A fronte della crescita esponenziale dei contagi le strutture sanitarie sono entrate in una fase di profonda sofferenza. Il direttore della Terapia intensiva dell’Istituto Clinico Casalpalocco di Roma, ha raccontato all’agenzia di stampa Dire come la sua struttura, attivata dalla Regione Lazio come Covid hospital già nella fase 1, si è organizzata di nuovo contro l’espansione della pandemia.
– L’Istituto Clinico Casalpalocco è temporaneamente adibito a covid hospital. Quanto è grave la situazione anche in relazione al numero dei posti letto occupati in Ti? E’ previsto un loro aumento se la curva continua a crescere anche nel Lazio? “Le terapie intensive sono piene ovunque nel Lazio. La nostra struttura in particolare e’ piena per l’80-83% della sua capacità questo perché, aumentando il numero dei contagiati cresce anche il numero dei pazienti sintomatici e gravemente sintomatici che necessitano di terapia intensiva. La Regione sta organizzando l’ampliamento dei posti letto in TI e anche noi, come gruppo Gvm stiamo aumentando la disponibilità di posti letto in TI a brevissimo apriremo altri 19 posti letto in un’altra nostra struttura che è Villa Tiberia Hospital a Roma. A oggi qui a Casalpalocco abbiamo 23 posti letto occupati con il potenziamento arriveremo a 49 posti letto disponibili e come gruppo disponiamo inoltre di 60 posti letto per pazienti Covid in sub intensiva tra le due strutture romane del Gruppo”.
– In questa seconda ondata l’identikit del paziente e’ cambiato oppure no? Qual è l’età media dei vostri pazienti? E come viene gestito un paziente covid in TI? “L’età media dei pazienti gravemente sintomatici per fortuna è sempre la stessa. Sono stati registrati dei picchi di contagio nel Lazio. Posso riferire per esperienza diretta di un ragazzo di 23 che si è recato da noi positivo al Coronavirus e che poi abbiamo trasferito al Policlinico Umberto I. Capita infatti che qualche giovanissimo diventa gravemente sintomatico e quindi necessita di intubazione e di essere gestito in terapia intensiva. I malati ricoverati nel reparto di TI in generale hanno necessità di assistenza continua, di monitoraggi invasivi e sono attaccati ad una macchina che li aiuta a respirare e che si chiama ventilatore meccanico. In reparti come il nostro si attuano in pratica tutte le cure urgenti diverso è ciò che accade nel reparto di subintensiva dove il paziente viene monitorato o ventilato però in maniera non invasiva”.

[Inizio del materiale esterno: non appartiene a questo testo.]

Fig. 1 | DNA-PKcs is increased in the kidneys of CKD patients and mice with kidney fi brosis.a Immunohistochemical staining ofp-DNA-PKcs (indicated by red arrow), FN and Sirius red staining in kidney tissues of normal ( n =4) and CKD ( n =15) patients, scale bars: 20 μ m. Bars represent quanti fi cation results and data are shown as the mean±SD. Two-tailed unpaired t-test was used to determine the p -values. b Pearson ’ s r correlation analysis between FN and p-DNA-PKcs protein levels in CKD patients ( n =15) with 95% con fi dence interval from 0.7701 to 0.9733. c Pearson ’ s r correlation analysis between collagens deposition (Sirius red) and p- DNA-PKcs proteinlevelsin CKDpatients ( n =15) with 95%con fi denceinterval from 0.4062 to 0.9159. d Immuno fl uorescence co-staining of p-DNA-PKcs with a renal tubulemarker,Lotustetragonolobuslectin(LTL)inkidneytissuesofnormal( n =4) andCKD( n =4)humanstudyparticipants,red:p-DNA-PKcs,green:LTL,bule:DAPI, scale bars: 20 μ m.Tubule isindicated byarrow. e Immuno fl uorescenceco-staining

– In questa emergenza l’ospedale è diventato il punto di riferimento per molti pazienti affetti dal virus ma necessitano tutti di ricovero o molte situazioni potrebbero essere gestite sul territorio? Cosa continua a mancare in questo senso? “Per fortuna i pazienti Covid positivi che necessitano di ricovero sono una piccola percentuale rispetto al numero totale di tutti i contagiati asintomatici. Il problema è che essendo migliaia i contagiati asintomatici molti sono ‘abbandonati’ a casa e non hanno la possibilità di essere contattati. A esempio io ricevo decine di chiamate al giorno di persone che mi chiedono cosa fare e questo dipende dall’elevato numero di contagi che si sta verificando però per fortuna di queste persone pochi arrivano in ospedale”.
– Secondo lei le misure contenute nel nuovo dpcm freneranno l’avanzata del virus? Insomma il problema sono gli aperitivi o il trasporto locale nelle grandi città come Roma o Milano? “La soluzione non e’ fermare tutto alle 18. Il contagio non si ferma con il tramonto. Il problema principale sono sicuramente i trasporti locali dove la gente viaggia ammassata per raggiungere i posti di lavoro. Per questo sarebbe importante favorire tutto ciò che aiuta nel distanziamento sociale. E poi gli italiani dovrebbero imparare ad usare correttamente la mascherina, a sanificare bene le mani e ricorrere all’uso dei guanti per andare al supermercato o al bancomat, tutti posti ‘pericolosi’ che espongono al contagio. Certamente bisogna cambiare il modo di essere ed evitare, per ora di salutarsi abbracciandosi. Sicuramente la lotta al virus non si batte riducendo aperitivi, cene e chiudendo le palestre queste cose sono piuttosto forme di prevenzione ma non sono la soluzione migliore”.